Some questions on vanishing of Ext sheaves

Question

Let $X$ be a complex manifold of dimension $3$ and $\mathcal{E}$ be a coherent sheaf such that $\dim supp(\mathcal{E})=1$. In this situation, I would like to know why we have the Ext sheaf $\mathcal{Ext}^1(\mathcal{E},\mathcal{O})=0$.

Moreover, is it true in general that $\mathcal{Ext}^i(\mathcal{E},\mathcal{O})=0$ for $i<\dim(X)-\dim supp(\mathcal{E})$?

I have poor intuition about Ext sheaves and I would appreciate it if someone could give a geometric explanation of this kind of vanishing of Ext sheaves.

Answer 1

Here is a somewhat geometric way to think about it.

Suppose that X is an equidimensional analytic space without embedded points and E is coherent with support of dimension less than dimension of X. Then it is clear that $\mathcal{Ext}^0(\mathcal{E}, \mathcal{O}) = 0$ because this is roughly what it means not to have embedded points.
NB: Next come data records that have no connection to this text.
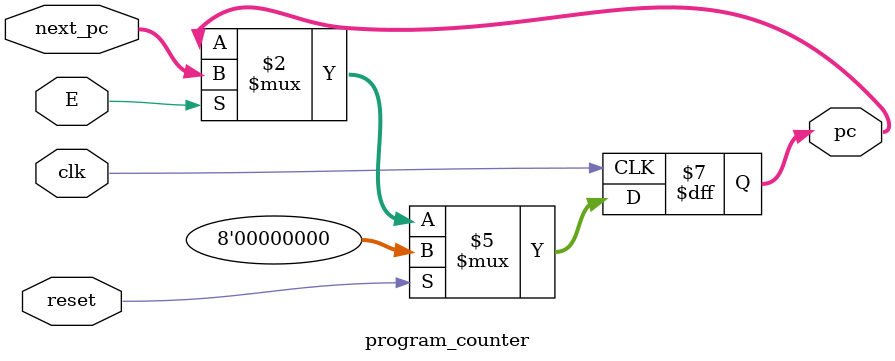
<source format=v>
module program_counter(
    input wire clk,
    input wire reset,
    input wire E,          // Enable signal mentioned in the requirements
    input wire [7:0] next_pc,  // Input from adder for potential branch
    output reg [7:0] pc    // Current PC value
);

    // Rising edge triggered with synchronous reset
    always @(posedge clk) begin
        if (reset)
            pc <= 8'b0;        // Reset to address 0
        else if (E)           // Only update when enabled
            pc <= next_pc;    // Update to next instruction address
    end

endmodule
</source>
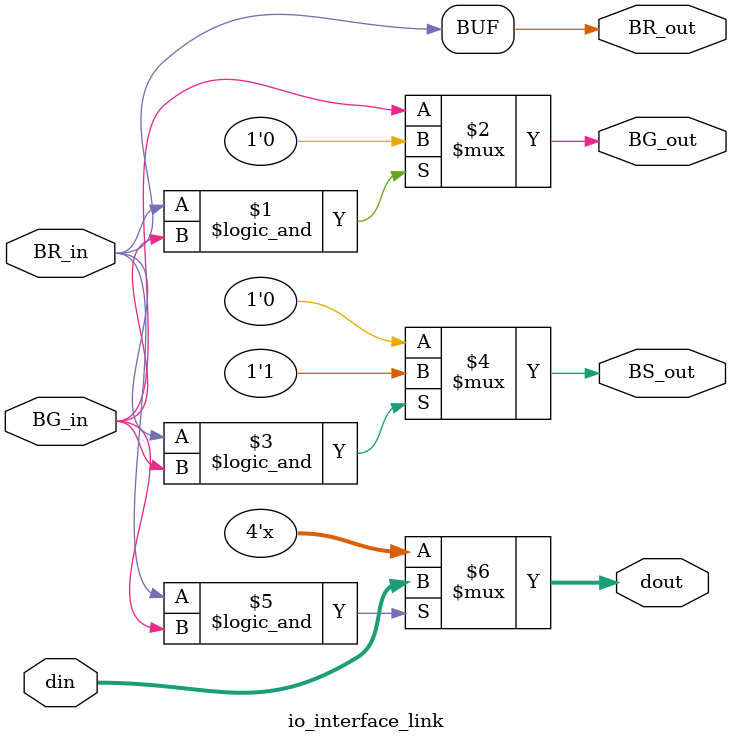
<source format=v>
`timescale 1ns / 1ps

module io_interface_link(
    input BG_in, // ÓÉÆäËûÉè±¸½øÀ´µÄBGÐÅºÅ
    output BG_out, // ¸øÆäËûÉè±¸µÄBGÐÅºÅ£¨Á´Ê½£©
    input BR_in,    // Íâ²¿ÊäÈëµÄ×ÜÏßÇëÇó
    output BR_out,  // Êä³ö£º×ÜÏßÇëÇóÐÅºÅ
    output BS_out,  // Êä³ö£º×ÜÏßÃ¦ÐÅºÅ
    input [3:0]din, // ÇëÇóµØÖ·£ºÍâ²¿ÊäÈë
    output [3:0]dout    // ·ÅÔÚµØÖ·×ÜÏßÉÏµÄÊý¾Ý
    );
    //Éè±¸ ÊÕµ½BG_inÇÒ×ÔÉíÓÐBR_out Ê±£º
    //½Ø¶ÏBG_out£¬·¢³ö×ÜÏßÕ¼ÓÃÐÅºÅBS_out£¬Êä³öÊý¾Ýdout
    //BR_inÔÚ·ÂÕæÖÐ×Ô¶¯³·ÏÂ
    assign BG_out=(BR_out&&BG_in)?1'b0:BG_in;
    assign BR_out=BR_in;
    assign BS_out=(BR_out&&BG_in)?1'b1:1'b0;
    assign dout=(BR_out&&BG_in)?din:4'bzzzz;

endmodule

</source>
Now suppose that the support of $\mathcal{E}$ has dimension 2 less than that of X and that X is a normal analytic space. Then we can find a local nonzero function $f$ such that $f$ acts as zero on $\mathcal{E}$. Consider the short exact sequence $0 \to \mathcal{O} \to \mathcal{O} \to \mathcal{O}/f\mathcal{O} \to 0$ and apply the long exact sequence of $\mathcal{Ext}^*(\mathcal{E}, -)$. Then we see that to show that $\mathcal{Ext}^1(\mathcal{E}, \mathcal{O}) = 0$ it suffices to show that $\mathcal{Ext}^0(\mathcal{E}, \mathcal{O}/f\mathcal{O}) = 0$ (hint: use $f$ acts as zero on $\mathcal{E}$). This follows because the hypersurface defined by $f$ has no embedded points as $X$ was assumed normal and we can use the result from the previous paragraph. In fact, we could have gotten away with assuming juyst that $X$ is $(S_2)$ and equidimensional.

To do this argument in general one works with analytic equidimensional CM spaces which works well as an equidimensional hypersurface in a CM space is again CM. Of course a complex manifold is CM analytic space. Hope this helps.

Answer 2

Assume that $X$ is smooth and projective and let $L$ be an ample line bundle. Note that by Serre duality $Ext^i(E,L^N) = Ext^{\dim X-i}(L^N,E(K_X))^*$ and this is zero for $i< \dim X - \dim supp(E)$. On the other hand, if $F_i := \mathcal{Ext}^i(E,O)$, then for $N \gg 0$ we have $H^{>0}(F_i\otimes L^N) = 0$, and $F_i\otimes L^N$ is globally generated for all $i$. This means that $Ext^i(E,L^N) = H^0(\mathcal{Ext}^i(E,O)\otimes L^N))$ and it is nonzero as soon as $F_i$ is nonzero. In particular, you have the required vanishing of $\mathcal{Ext}$.